» **Source passage**:
Burt Ovrut is an American theoretical physicist best known for his work on heterotic string theory. He is currently Professor of Theoretical High Energy Physics at the University of Pennsylvania.

Ovrut earned his Ph.D. in physics at the University of Chicago in 1978. His doctoral advisors were Benjamin W. Lee and Yoichiro Nambu, and his thesis was on an Sp(4) x U(1) Theory of the Weak and Electromagnetic Interactions.

Ovrut is one of those who pioneered the use of M-theory to explain the Big Bang without the presence of a singularity. Together with Justin Khoury, Paul Steinhardt and Neil Turok, he introduced the notion of 
the Ekpyrotic Universe,  "... a cosmological model in which the hot big bang universe is produced by the collision of a brane in the bulk space with a bounding orbifold plane, beginning from an otherwise cold, vacuous, static universe".

» **Material provided**:
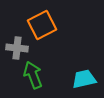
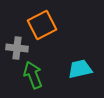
cyan trapezoid: moved 4 px left, 10 px up
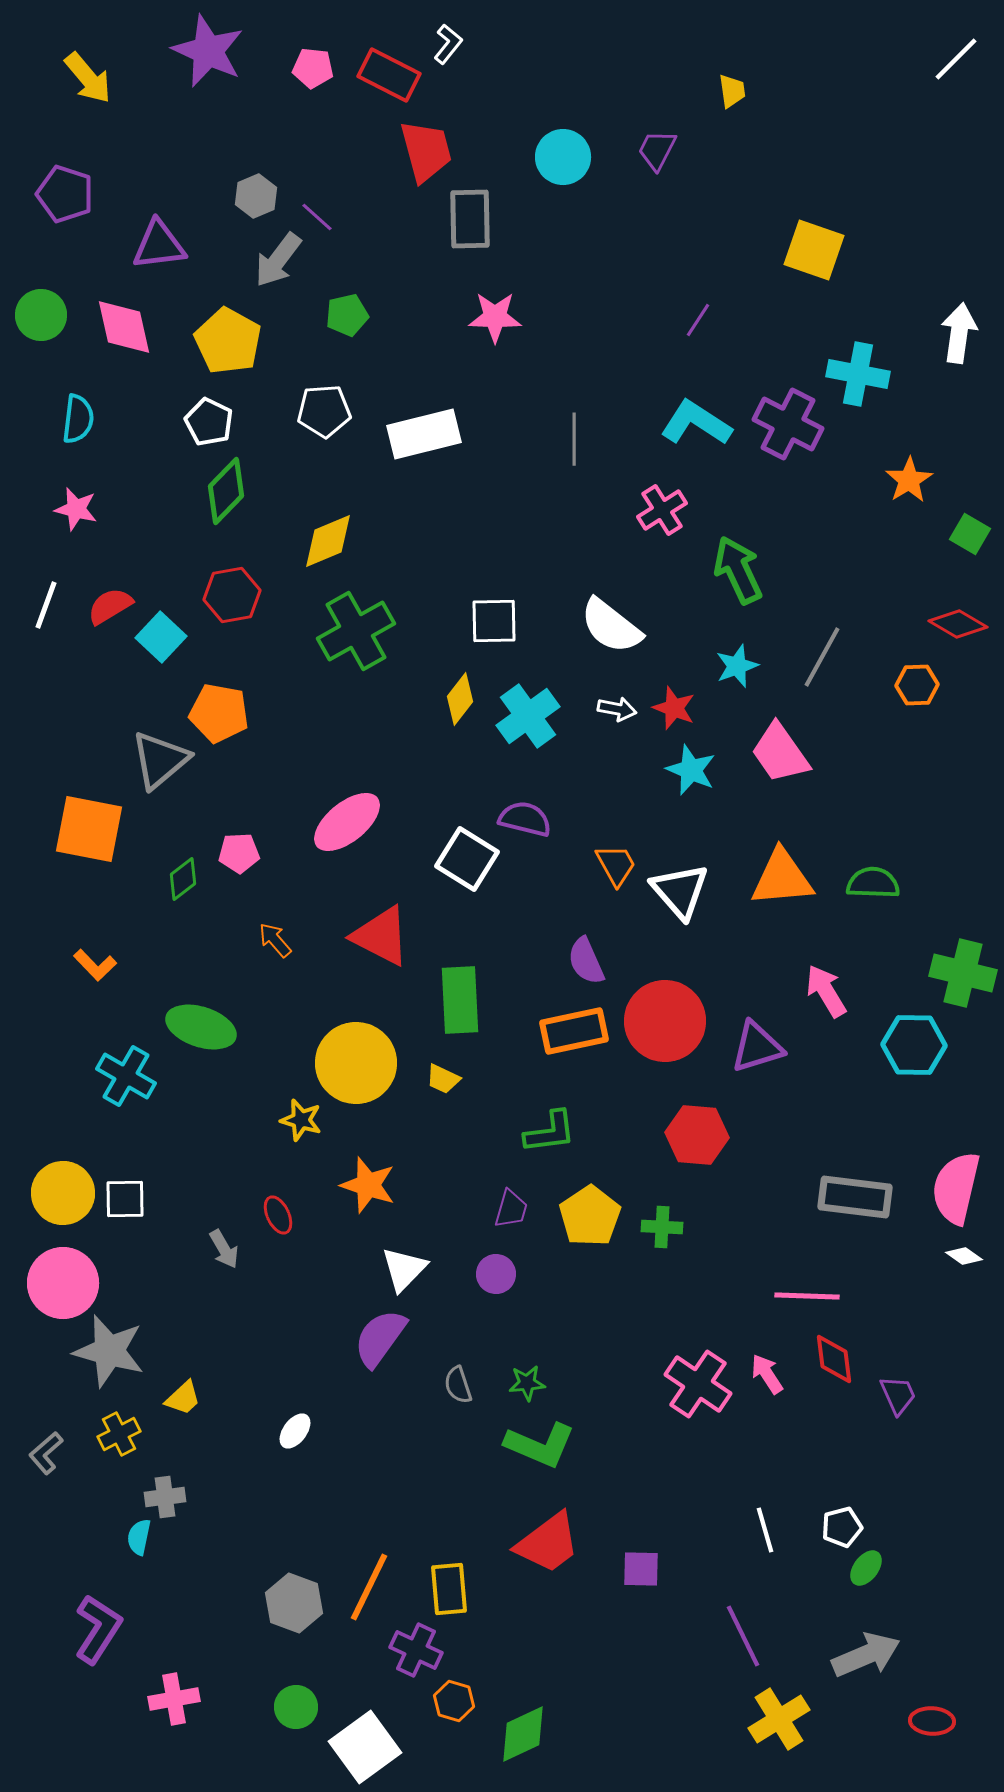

» **Aim of the exercise**:
Reproduce the Burt Ovrut passage above word for word, from "Burt Ovrut is" up to and including "and Electromagnetic Interactions.".

» **Task output**:
Burt Ovrut is an American theoretical physicist best known for his work on heterotic string theory. He is currently Professor of Theoretical High Energy Physics at the University of Pennsylvania.

Ovrut earned his Ph.D. in physics at the University of Chicago in 1978. His doctoral advisors were Benjamin W. Lee and Yoichiro Nambu, and his thesis was on an Sp(4) x U(1) Theory of the Weak and Electromagnetic Interactions.